1-Page: 3-Point Action Plan for the Overdose Crisis

To address the synthetic opioid crisis, Colorado must stay laser-focused on three things:  swiftly reducing overdose deaths, permanently lowering demand for synthetic opioids, and disrupting dangerous synthetic opioid manufacture and supply by major transnational criminal organizations.

Our state is already on the right track in many respects. Colorado simply needs to continue implementing, funding and scaling up existing public health programs focused on life-saving interventions, prevention, treatment, and recovery.

But we can do even more this legislative session:

We immediately save lives by expanding Good Samaritan laws that allow people to call for help when an overdose is occurring.



We throw a lifeline to local leaders on the front lines by giving them more tools to swiftly combat this crisis, including the ability to pilot overdose prevention strategies proven to work.



We disrupt supply of unsafe synthetic opioids by prioritizing all available law enforcement resources to aiding federal investigations of transnational criminal organizations, promptly mapping and investigating local overdoses, and expand pre-arrest diversion.

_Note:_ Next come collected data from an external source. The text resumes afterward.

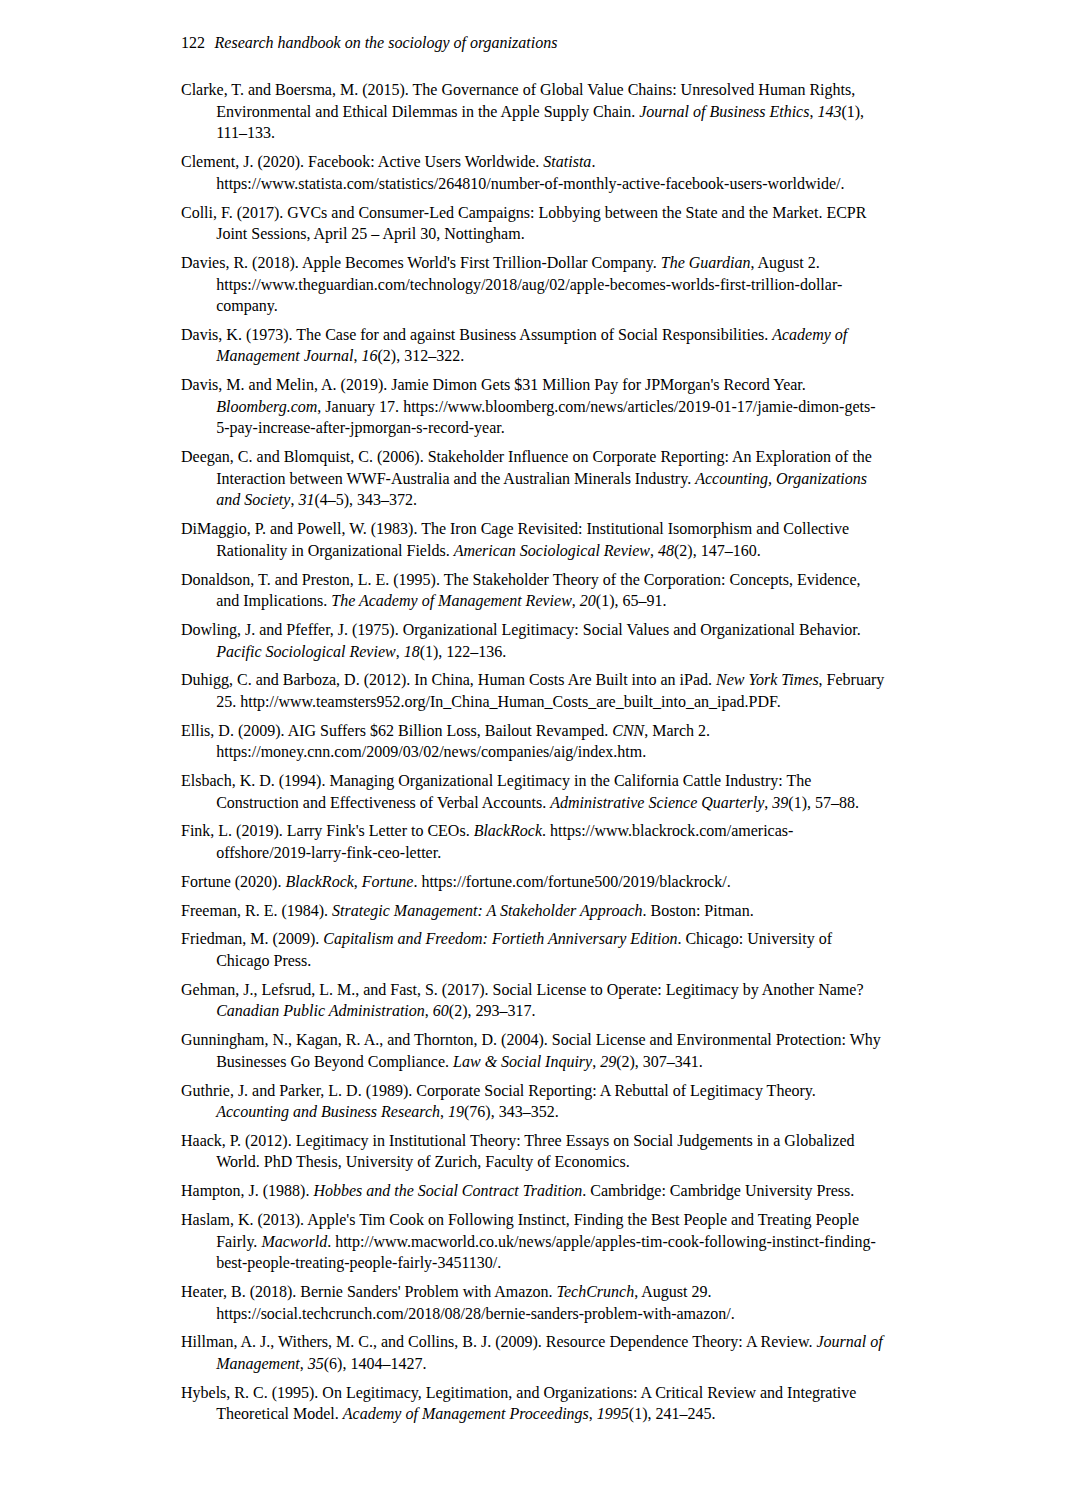122 Research handbook on the sociology of organizations
Clarke, T. and Boersma, M. (2015). The Governance of Global Value Chains: Unresolved Human Rights, Environmental and Ethical Dilemmas in the Apple Supply Chain. Journal of Business Ethics, 143(1), 111–133.
Clement, J. (2020). Facebook: Active Users Worldwide. Statista. https://www.statista.com/statistics/264810/number-of-monthly-active-facebook-users-worldwide/.
Colli, F. (2017). GVCs and Consumer-Led Campaigns: Lobbying between the State and the Market. ECPR Joint Sessions, April 25 – April 30, Nottingham.
Davies, R. (2018). Apple Becomes World's First Trillion-Dollar Company. The Guardian, August 2. https://www.theguardian.com/technology/2018/aug/02/apple-becomes-worlds-first-trillion-dollar-company.
Davis, K. (1973). The Case for and against Business Assumption of Social Responsibilities. Academy of Management Journal, 16(2), 312–322.
Davis, M. and Melin, A. (2019). Jamie Dimon Gets $31 Million Pay for JPMorgan's Record Year. Bloomberg.com, January 17. https://www.bloomberg.com/news/articles/2019-01-17/jamie-dimon-gets-5-pay-increase-after-jpmorgan-s-record-year.
Deegan, C. and Blomquist, C. (2006). Stakeholder Influence on Corporate Reporting: An Exploration of the Interaction between WWF-Australia and the Australian Minerals Industry. Accounting, Organizations and Society, 31(4–5), 343–372.
DiMaggio, P. and Powell, W. (1983). The Iron Cage Revisited: Institutional Isomorphism and Collective Rationality in Organizational Fields. American Sociological Review, 48(2), 147–160.
Donaldson, T. and Preston, L. E. (1995). The Stakeholder Theory of the Corporation: Concepts, Evidence, and Implications. The Academy of Management Review, 20(1), 65–91.
Dowling, J. and Pfeffer, J. (1975). Organizational Legitimacy: Social Values and Organizational Behavior. Pacific Sociological Review, 18(1), 122–136.
Duhigg, C. and Barboza, D. (2012). In China, Human Costs Are Built into an iPad. New York Times, February 25. http://www.teamsters952.org/In_China_Human_Costs_are_built_into_an_ipad.PDF.
Ellis, D. (2009). AIG Suffers $62 Billion Loss, Bailout Revamped. CNN, March 2. https://money.cnn.com/2009/03/02/news/companies/aig/index.htm.
Elsbach, K. D. (1994). Managing Organizational Legitimacy in the California Cattle Industry: The Construction and Effectiveness of Verbal Accounts. Administrative Science Quarterly, 39(1), 57–88.
Fink, L. (2019). Larry Fink's Letter to CEOs. BlackRock. https://www.blackrock.com/americas-offshore/2019-larry-fink-ceo-letter.
Fortune (2020). BlackRock, Fortune. https://fortune.com/fortune500/2019/blackrock/.
Freeman, R. E. (1984). Strategic Management: A Stakeholder Approach. Boston: Pitman.
Friedman, M. (2009). Capitalism and Freedom: Fortieth Anniversary Edition. Chicago: University of Chicago Press.
Gehman, J., Lefsrud, L. M., and Fast, S. (2017). Social License to Operate: Legitimacy by Another Name? Canadian Public Administration, 60(2), 293–317.
Gunningham, N., Kagan, R. A., and Thornton, D. (2004). Social License and Environmental Protection: Why Businesses Go Beyond Compliance. Law & Social Inquiry, 29(2), 307–341.
Guthrie, J. and Parker, L. D. (1989). Corporate Social Reporting: A Rebuttal of Legitimacy Theory. Accounting and Business Research, 19(76), 343–352.
Haack, P. (2012). Legitimacy in Institutional Theory: Three Essays on Social Judgements in a Globalized World. PhD Thesis, University of Zurich, Faculty of Economics.
Hampton, J. (1988). Hobbes and the Social Contract Tradition. Cambridge: Cambridge University Press.
Haslam, K. (2013). Apple's Tim Cook on Following Instinct, Finding the Best People and Treating People Fairly. Macworld. http://www.macworld.co.uk/news/apple/apples-tim-cook-following-instinct-finding-best-people-treating-people-fairly-3451130/.
Heater, B. (2018). Bernie Sanders' Problem with Amazon. TechCrunch, August 29. https://social.techcrunch.com/2018/08/28/bernie-sanders-problem-with-amazon/.
Hillman, A. J., Withers, M. C., and Collins, B. J. (2009). Resource Dependence Theory: A Review. Journal of Management, 35(6), 1404–1427.
Hybels, R. C. (1995). On Legitimacy, Legitimation, and Organizations: A Critical Review and Integrative Theoretical Model. Academy of Management Proceedings, 1995(1), 241–245.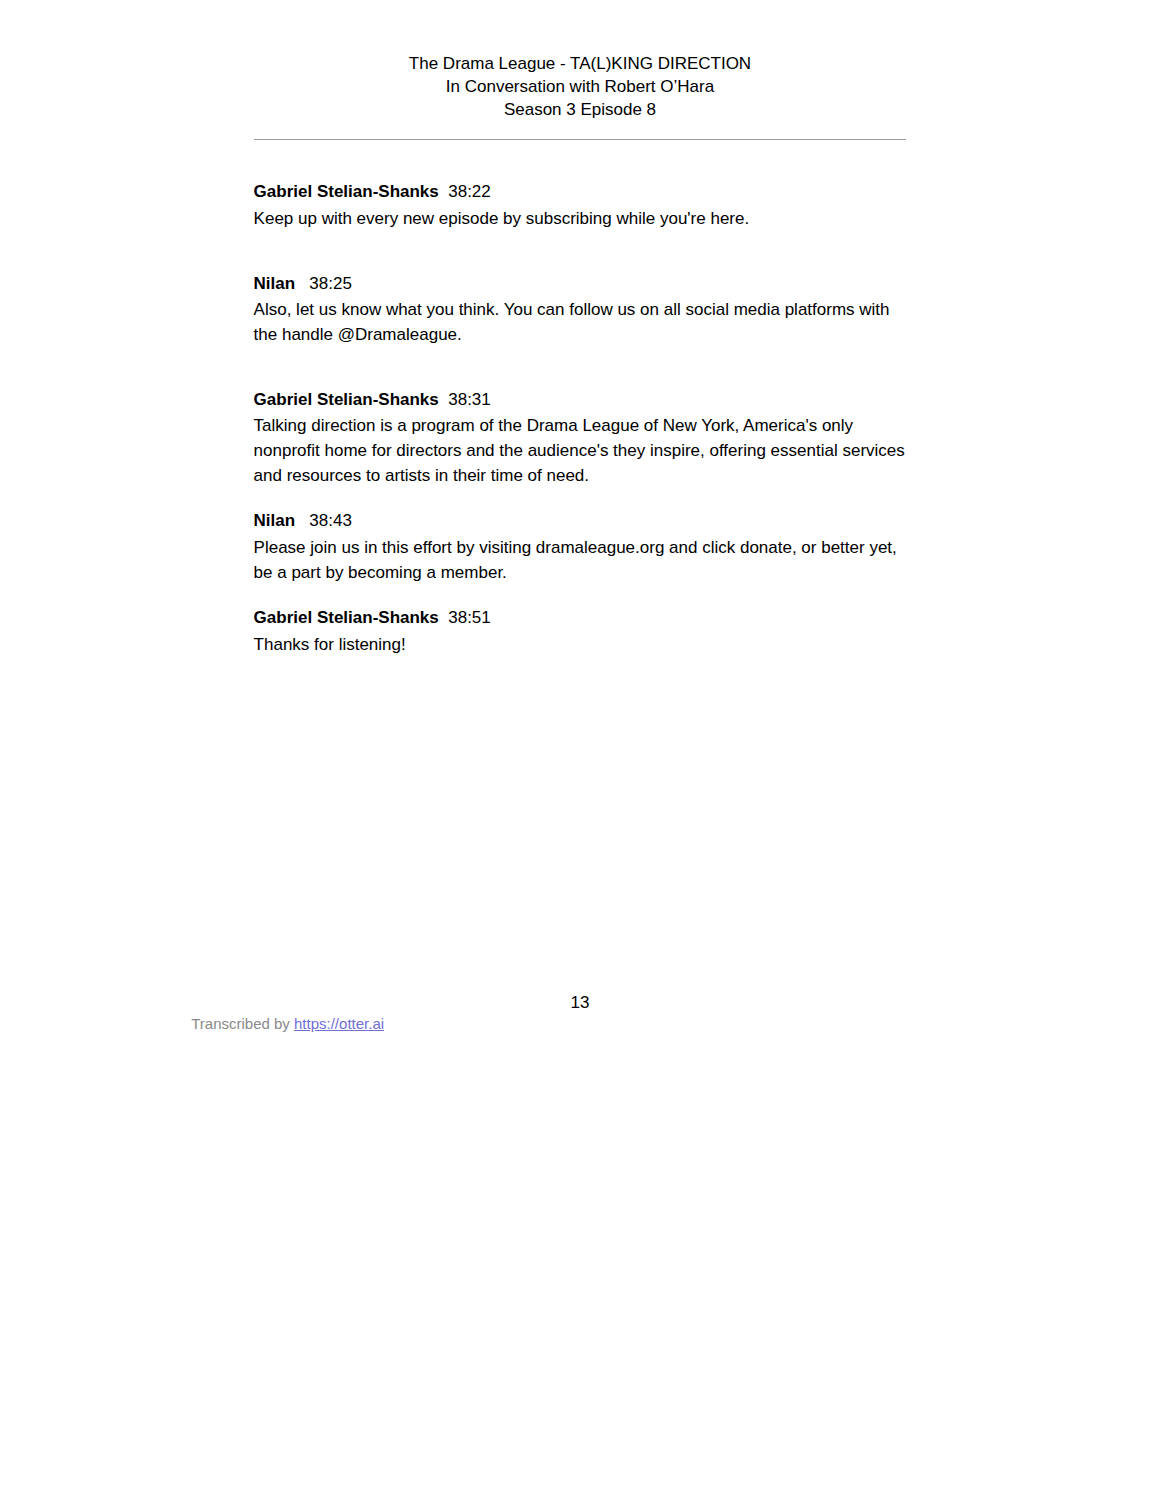The Drama League - TA(L)KING DIRECTION In Conversation with Robert O’Hara Season 3 Episode 8
Gabriel Stelian-Shanks 38:22
Keep up with every new episode by subscribing while you're here.
Nilan 38:25
Also, let us know what you think. You can follow us on all social media platforms with the handle @Dramaleague.
Gabriel Stelian-Shanks 38:31
Talking direction is a program of the Drama League of New York, America's only nonprofit home for directors and the audience's they inspire, offering essential services and resources to artists in their time of need.
Nilan 38:43
Please join us in this effort by visiting dramaleague.org and click donate, or better yet, be a part by becoming a member.
Gabriel Stelian-Shanks 38:51
Thanks for listening!
13
Transcribed by https://otter.ai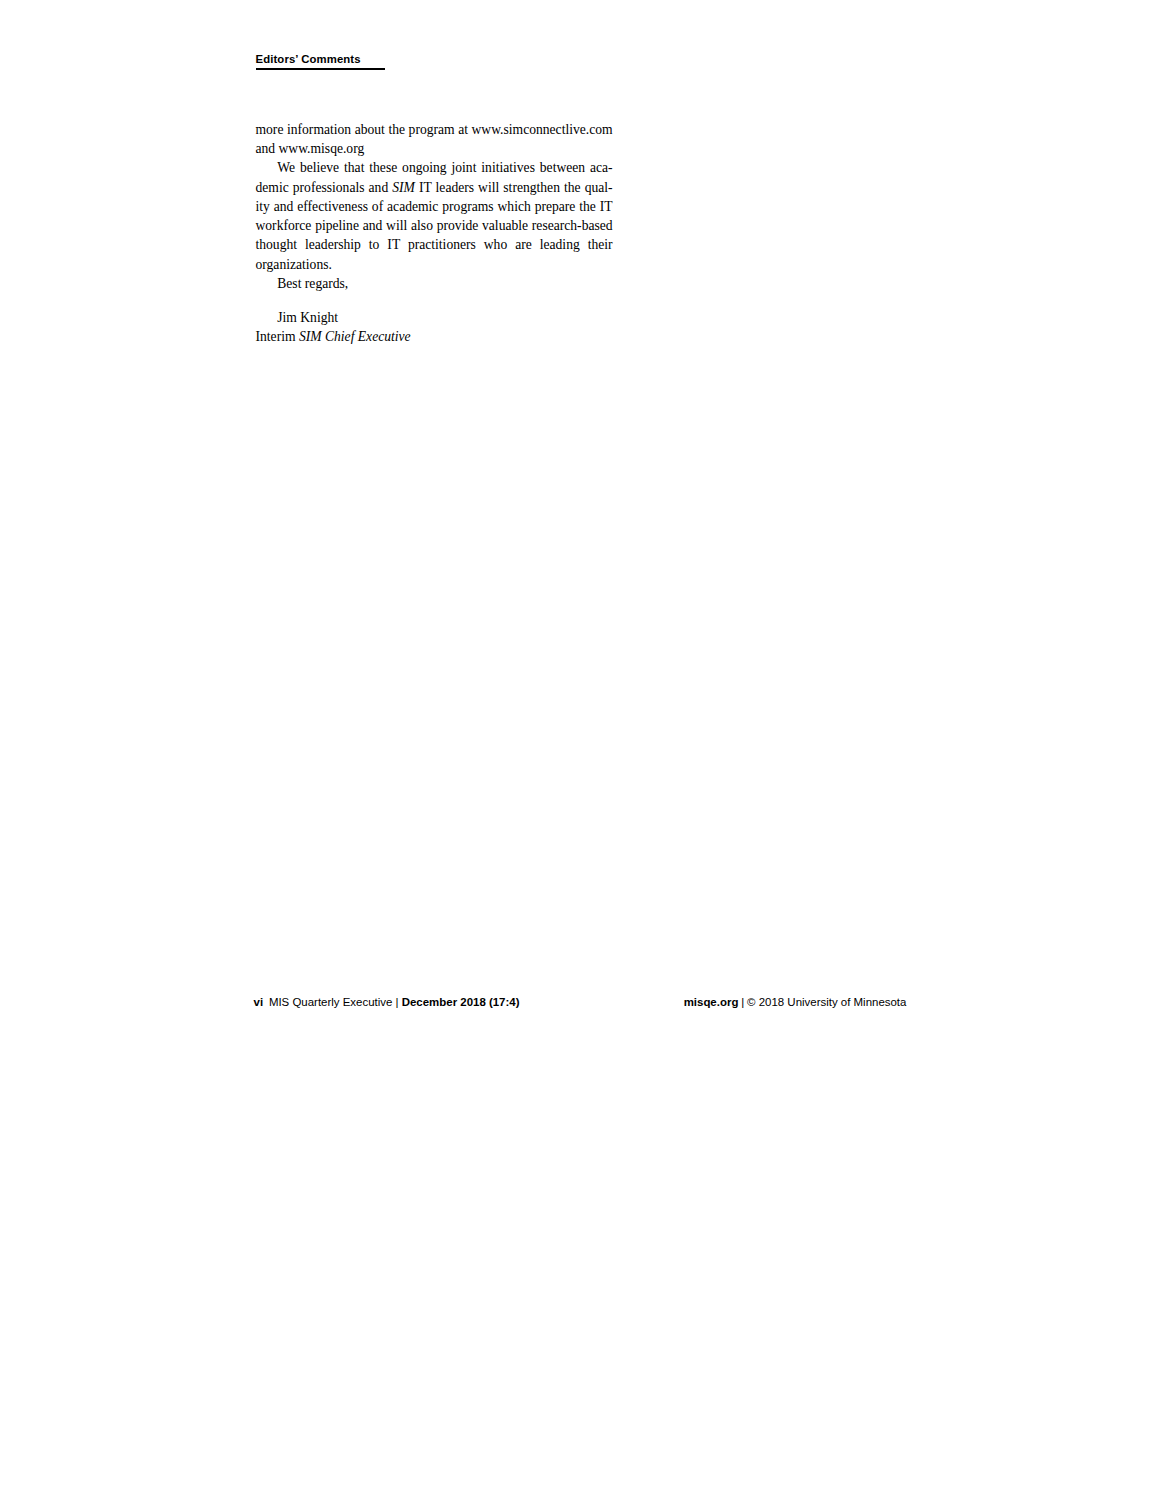Editors’ Comments
more information about the program at www.simconnectlive.com and www.misqe.org
We believe that these ongoing joint initiatives between academic professionals and SIM IT leaders will strengthen the quality and effectiveness of academic programs which prepare the IT workforce pipeline and will also provide valuable research-based thought leadership to IT practitioners who are leading their organizations.
Best regards,
Jim Knight
Interim SIM Chief Executive
vi MIS Quarterly Executive | December 2018 (17:4)
misqe.org|© 2018 University of Minnesota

To succeed, however, we also must avoid the risk of undermining our own efforts by increasing criminal penalties against individuals using or supplying small amounts of synthetic opioids.

The three recommendations above are all endorsed in a groundbreaking 2022 report from the bipartisan and congressionally-mandated U.S. Commission on Synthetic Opioid Trafficking. Increasing criminal penalties, however, does not appear anywhere among the 22 key recommendations, and for good reason. Harsher prosecutions and longer punishments do nothing to reduce synthetic opioid supply or demand.

Proposals currently in front of Colorado lawmakers that would write federal "drug-induced homicide" laws into state law — and that would increase harsh penalties for people who do not even know a drug contains trace amounts of fentanyl — are a major distraction from the proven strategies above and a waste of law enforcement resources. They also risk increasing overdose deaths and worsening racial disparities.

Staying focused on the three evidence-based strategies above will help turn the tide on the synthetic opioid crisis while also building healthier, safer and more just communities.